■ WORK TO COMPLETE ■
Find every line in the records below that holds the word "architectural", and copy it out.

(Collected data)
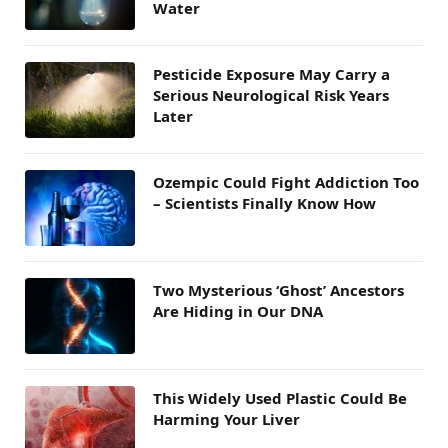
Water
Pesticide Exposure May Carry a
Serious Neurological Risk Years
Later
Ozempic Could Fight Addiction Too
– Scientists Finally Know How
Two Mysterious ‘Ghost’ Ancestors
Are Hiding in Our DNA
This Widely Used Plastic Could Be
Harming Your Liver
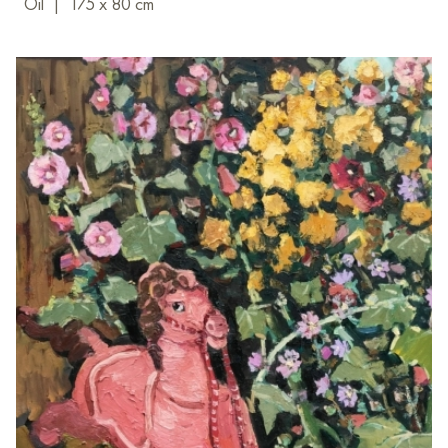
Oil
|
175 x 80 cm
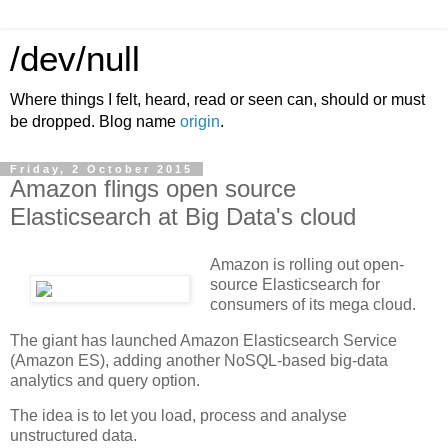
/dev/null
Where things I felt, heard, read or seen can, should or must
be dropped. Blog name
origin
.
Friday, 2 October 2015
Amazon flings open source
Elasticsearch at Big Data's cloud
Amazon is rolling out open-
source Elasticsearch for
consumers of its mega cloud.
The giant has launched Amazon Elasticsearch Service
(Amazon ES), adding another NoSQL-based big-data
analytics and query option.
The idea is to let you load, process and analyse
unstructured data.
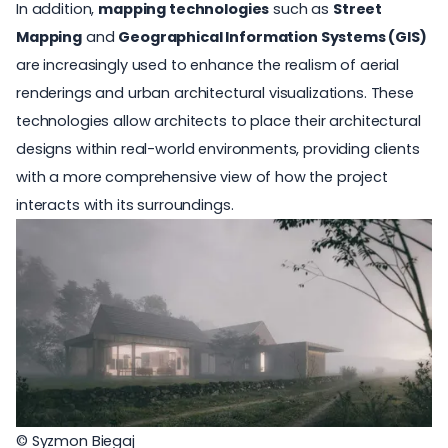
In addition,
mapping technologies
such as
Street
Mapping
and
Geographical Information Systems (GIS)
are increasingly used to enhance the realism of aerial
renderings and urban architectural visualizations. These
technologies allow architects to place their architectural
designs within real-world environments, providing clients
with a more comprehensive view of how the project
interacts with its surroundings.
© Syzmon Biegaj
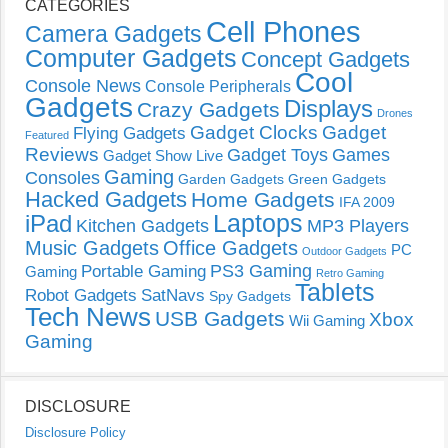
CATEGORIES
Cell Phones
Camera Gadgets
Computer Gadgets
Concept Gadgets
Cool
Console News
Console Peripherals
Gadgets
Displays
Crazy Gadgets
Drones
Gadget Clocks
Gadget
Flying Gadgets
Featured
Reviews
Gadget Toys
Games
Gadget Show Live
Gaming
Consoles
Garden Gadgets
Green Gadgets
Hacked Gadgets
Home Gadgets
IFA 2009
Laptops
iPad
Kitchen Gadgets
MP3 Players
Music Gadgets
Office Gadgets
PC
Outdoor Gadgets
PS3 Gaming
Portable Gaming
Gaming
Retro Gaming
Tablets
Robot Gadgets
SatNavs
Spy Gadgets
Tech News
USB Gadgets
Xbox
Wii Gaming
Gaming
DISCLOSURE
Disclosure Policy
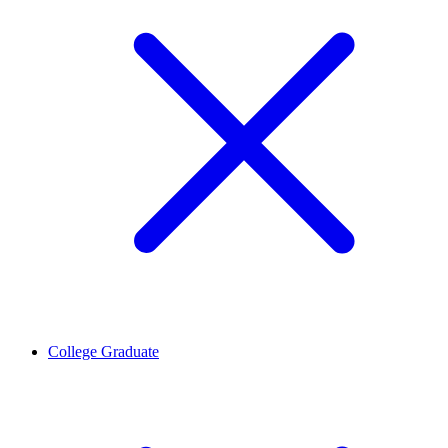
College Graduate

■ EXERCISE RESPONSE ■
renderings and urban architectural visualizations. These
technologies allow architects to place their architectural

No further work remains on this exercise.